PROBLEM DESCRIPTION - Edit the material from the line containing "To the nearest" through the end of the material, both ends included, by replacing "largest" with "greatest" and leaving everything else unchanged. Return only those lines, without the pictures.

Short-answer chart tasks -
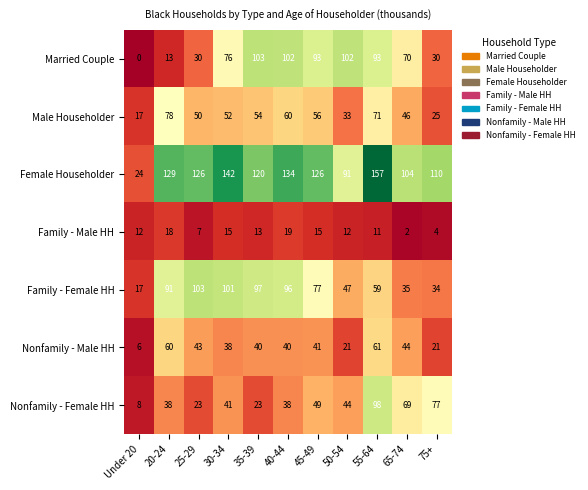

Rank the series at 65-74 from lowest to highest value.

Family - Male HH, Family - Female HH, Nonfamily - Male HH, Male Householder, Nonfamily - Female HH, Married Couple, Female Householder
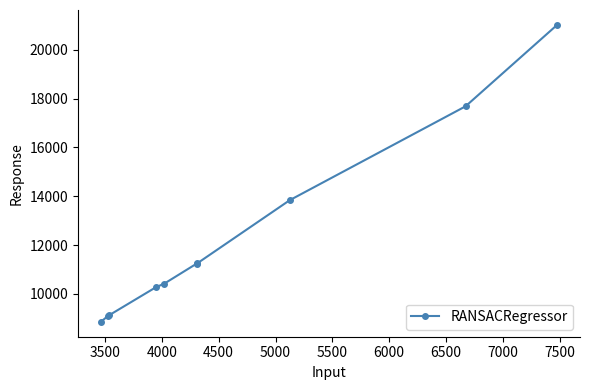

How many distinct data groups are displayed?

1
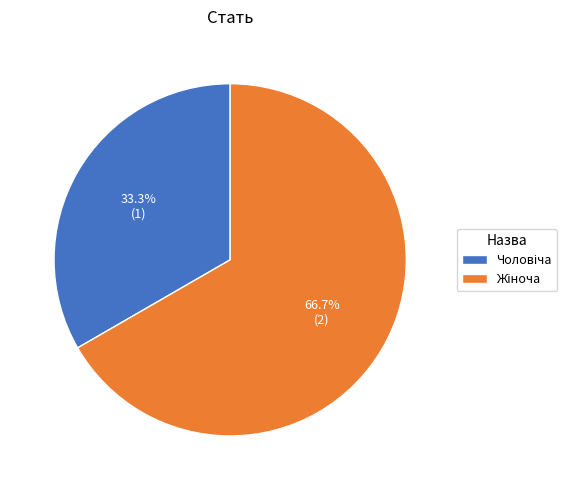

To the nearest percent, what is the difference between the largest and smallest slice percentages?

33%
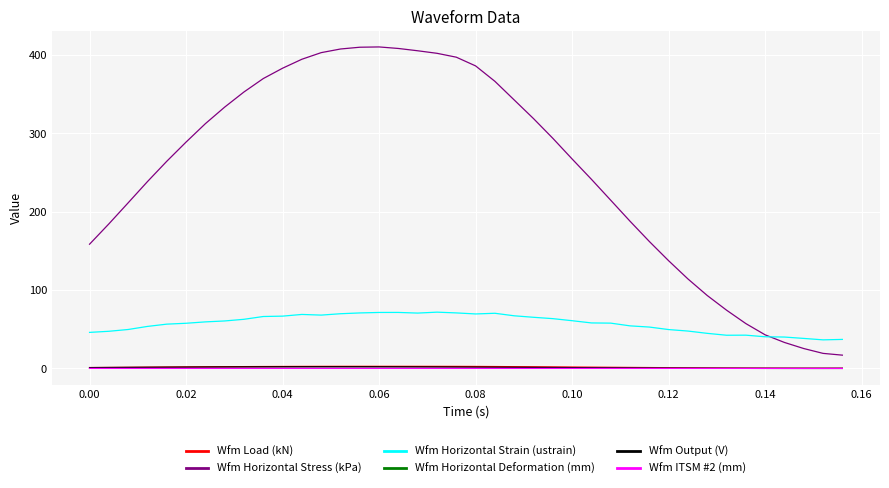

Which series has the largest total across all categories?

Wfm Horizontal Stress (kPa)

ANSWER FOR THE TASK -
To the nearest percent, what is the difference between the greatest and smallest slice percentages?

33%

Which series has the greatest total across all categories?

Wfm Horizontal Stress (kPa)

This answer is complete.